US can't confirm Islamic State hostage claim, family urges caution
Washington: The United States said Friday that it has not yet seen any proof to confirm a claim by the Islamic State group that a female American hostage has been killed in an air strike in Syria by a Jordanian plane. The family of Kayla Mueller, 26, meanwhile urged media to be restrained in their reporting of the IS claim about the aid worker.
"The family request that media cautiously report on her background, work and current situation and limit speculation on her situation, and consider the implications for her security before publishing," said a statement by her parents, Marsha and Carl Mueller.
Mueller was taken captive in August 2013 in the Syrian city of Aleppo, after leaving a Medecins Sans Frontieres (Doctors Without Borders) hospital, according to the family statement, released via Arizona senator John McCain.
MSF noted that she had been visiting the facility with a friend contracted to do some repairs, and was detained as she headed to the bus station in Aleppo, from which she was meant to depart for Turkey.
In a statement posted on jihadist websites, the IS group said the woman was buried beneath rubble after an air raid by a Jordanian warplane in Raqa.
The statement did not show any pictures of a body and there was no independent confirmation of her reported death.
National Security Council spokeswoman Bernadette Meehan would only say, "We are obviously deeply concerned by these reports. We have not at this time seen any evidence that corroborates ISIL's claim."

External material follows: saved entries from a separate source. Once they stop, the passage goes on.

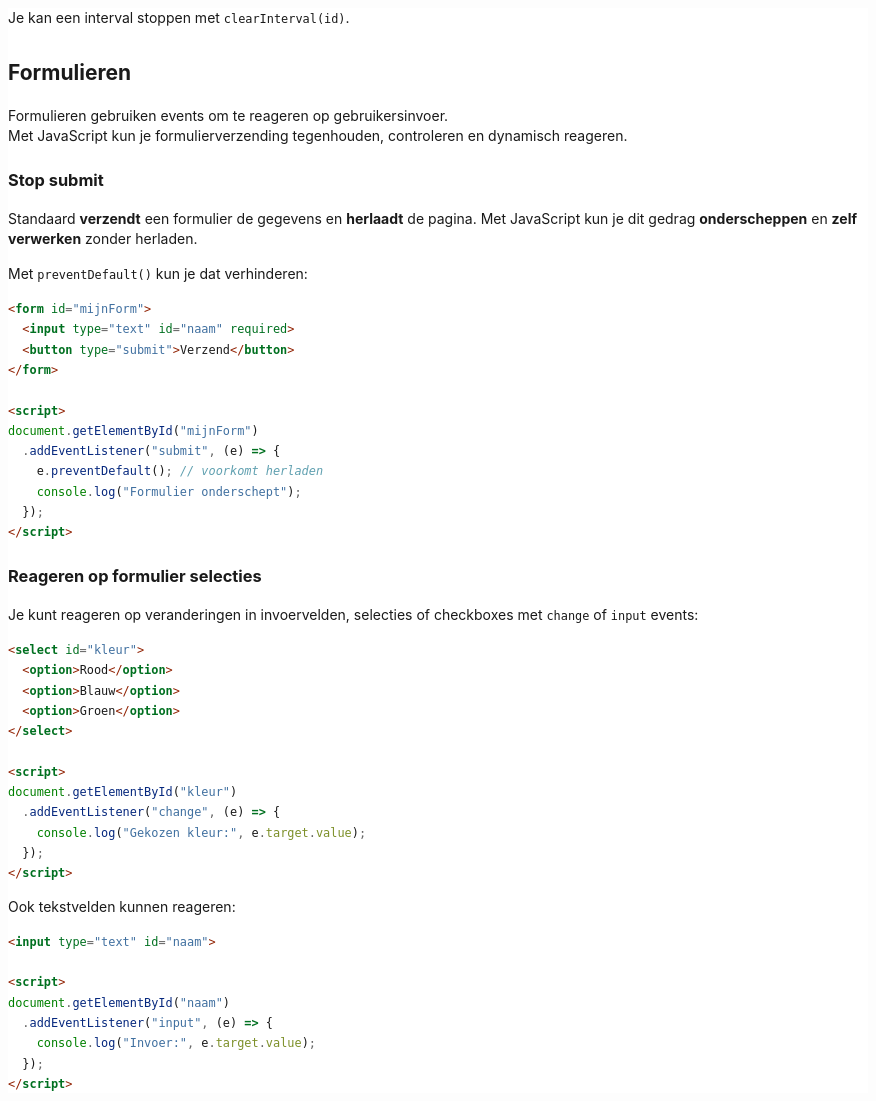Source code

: Je kan een interval stoppen met `clearInterval(id)`.

## Formulieren

Formulieren gebruiken events om te reageren op gebruikersinvoer.  
Met JavaScript kun je formulierverzending tegenhouden, controleren en dynamisch reageren.

### Stop submit

Standaard **verzendt** een formulier de gegevens en **herlaadt** de pagina. Met JavaScript kun je dit gedrag **onderscheppen** en **zelf verwerken** zonder herladen.

Met `preventDefault()` kun je dat verhinderen:

```html
<form id="mijnForm">
  <input type="text" id="naam" required>
  <button type="submit">Verzend</button>
</form>

<script>
document.getElementById("mijnForm")
  .addEventListener("submit", (e) => {
    e.preventDefault(); // voorkomt herladen
    console.log("Formulier onderschept");
  });
</script>
```

### Reageren op formulier selecties

Je kunt reageren op veranderingen in invoervelden, selecties of checkboxes met `change` of `input` events:

```html
<select id="kleur">
  <option>Rood</option>
  <option>Blauw</option>
  <option>Groen</option>
</select>

<script>
document.getElementById("kleur")
  .addEventListener("change", (e) => {
    console.log("Gekozen kleur:", e.target.value);
  });
</script>
```

Ook tekstvelden kunnen reageren:

```html
<input type="text" id="naam">

<script>
document.getElementById("naam")
  .addEventListener("input", (e) => {
    console.log("Invoer:", e.target.value);
  });
</script>
```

Mueller's parents, who live in Prescott, Arizona, said their daughter has devoted her career "to helping those in need in countries around the world" since graduating from Northern Arizona University in 2009.
She lived and worked with humanitarian aid groups in northern India, Israel and the Palestinian territories, before returning home to Arizona in 2011 and working at an HIV/AIDS clinic and a women's shelter.
The suffering of Syrian refugees prompted her to head to the Turkey-Syria border in December 2012 to work with the Danish Refugee Council and the humanitarian group Support to Life, their statement said.
When asked what drove her, she once said: "I find God in the suffering eyes reflected in mine, if this is how you are revealed to me, this is how I will forever seek you." Before heading in Syria, she had worked as an au pair in France to learn the language, while preparing to work in Africa.
"The common thread of Kayla's life has been her quiet leadership and strong desire to serve others," said the family statement.
The IS group has murdered both locals and foreigners, including two US journalists, an American aid worker, two British aid workers, two Japanese hostages and a Jordanian pilot.
Jordan, one of several Arab countries in the US-led coalition battling IS, vowed a harsh response after the jihadists released a gruesome video this week showing the burning alive of airman Maaz al-Kassasbeh. The IS claim came as Amman said dozens of its jet fighters had struck IS targets, widening their campaign from Syria to include targets in neighbouring Iraq.
Britain-based monitor the Syrian Observatory for Human Rights said more than 30 IS jihadists were killed in coalition raids Friday around Raqa, the ‘capital’ in Syria of the jihadists' self-proclaimed caliphate.